Parenteral injection of bacterial endotoxin in mice reliably [26] causes necrosis of experimental tumors.  Spindle cell sarcoma (SA-1) and fibrosarcoma (Meth A) regress completely, while CaD2 (breast carcinoma) and BP3 (another kind of fibrosarcoma) grow unchanged.  Necrosis occurred in all tumors. Endotoxin does not cause tumor regression in T-cell deficient mice.  In mice whose tumors regressed, subsequent injection with cells from the same tumor did not grow, suggesting that sensitized T-cells are the cause of the tumor resistance.

Environmental exposure to endotoxin in Chinese workers in the textile industry is inversely associated with lung cancer risk (HR = 0.60, p = 0.002)[27].

The anti-tumor activity of endotoxin appears to be associated with tumor necrosis factor, or TNF.  In 1975 [28] it was observed that Bacillus Calmette-Guerin-infected mice treated with endotoxin produced a substance, dubbed TNF, which was as effective as endotoxin itself in causing regression of transplanted sarcomas in mice.

TNF is too dangerous to give patients intravenously, but it is effective on sarcomas when administered locally when combined with cytotoxic chemotherapy.  High-dose TNF-alpha administered[29] in isolation perfusion of the limbs of 23 patients with metastatic melanoma or soft-tissue sarcoma found 21 complete responses and 2 partial responses.  In 186 patients [30]with locally advanced soft-tissue sarcomas, isolated limb perfusion with tumor necrosis factor caused complete response in 18%, partial response in 57%, and limb salvage in 82%.

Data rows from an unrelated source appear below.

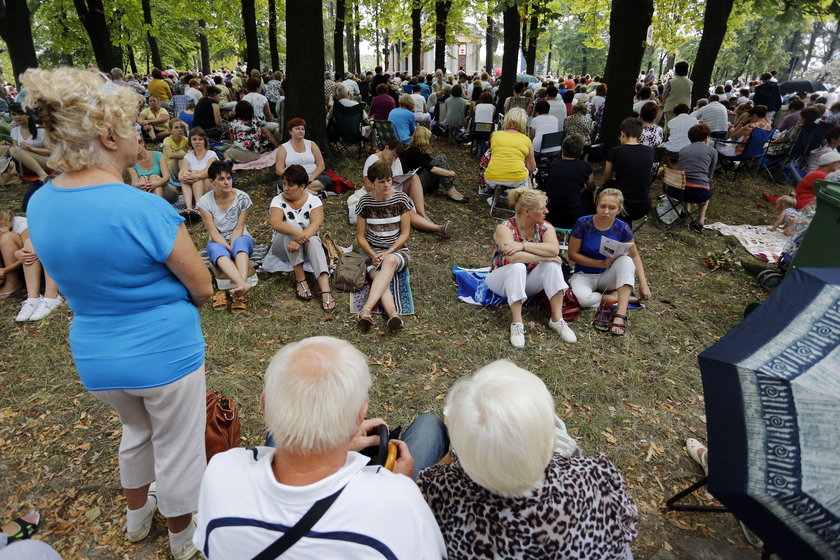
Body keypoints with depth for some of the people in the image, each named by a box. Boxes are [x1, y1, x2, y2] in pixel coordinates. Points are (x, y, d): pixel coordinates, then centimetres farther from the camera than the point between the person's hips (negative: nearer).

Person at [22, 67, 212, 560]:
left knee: (137, 429, 33)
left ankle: (137, 514, 55)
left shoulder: (39, 205, -4)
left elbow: (84, 278, 9)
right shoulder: (144, 209, -26)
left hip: (95, 357, 7)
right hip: (165, 354, -6)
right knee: (177, 447, 17)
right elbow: (202, 287, -17)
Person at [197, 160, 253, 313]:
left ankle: (239, 289, -55)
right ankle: (243, 285, -61)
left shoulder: (242, 198, -7)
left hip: (240, 239, 0)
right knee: (217, 250, -36)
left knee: (240, 243, -36)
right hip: (218, 242, 0)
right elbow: (213, 232, -12)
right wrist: (229, 248, -25)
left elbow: (239, 228, -9)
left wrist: (233, 247, -23)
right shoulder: (205, 201, -8)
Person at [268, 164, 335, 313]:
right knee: (293, 225, -31)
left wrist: (300, 239, -40)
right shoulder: (278, 200, -6)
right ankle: (300, 279, -33)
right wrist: (296, 233, -45)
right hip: (282, 247, 0)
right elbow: (275, 223, -26)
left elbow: (317, 223, -22)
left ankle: (325, 290, -50)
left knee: (313, 241, -34)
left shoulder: (313, 200, -5)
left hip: (307, 246, 1)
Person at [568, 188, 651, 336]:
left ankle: (620, 314, -32)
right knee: (581, 298, -36)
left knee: (626, 260, -29)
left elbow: (634, 256, 1)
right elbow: (572, 254, -11)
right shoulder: (583, 223, -14)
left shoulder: (622, 228, -8)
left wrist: (643, 284, -10)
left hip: (608, 276, 2)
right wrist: (602, 263, -19)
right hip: (584, 274, -2)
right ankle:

There certainly appears to be a TNF-mediated anti-tumor response, and it is suggestive (and in line with the evidence about spontaneous remissions and Coley toxins) that this effect is associated with fever and especially strong against sarcomas.

Conclusions

I don’t believe there’s a single well-established bacterial cancer treatment right now, but it does seem clear that bacterial infections, particularly febrile infections, and derived substances like endotoxin and TNF, can often cause cancer remissions, especially in sarcomas and some advanced cancers.  Additional “protocol engineering” followed by randomized trials might yield a reliable bacterial therapy.  In the contexts where they are effective, bacterial and bacterial-derived treatments seem to cause meaningful increases in survival time, whereas most targeted chemotherapies do not.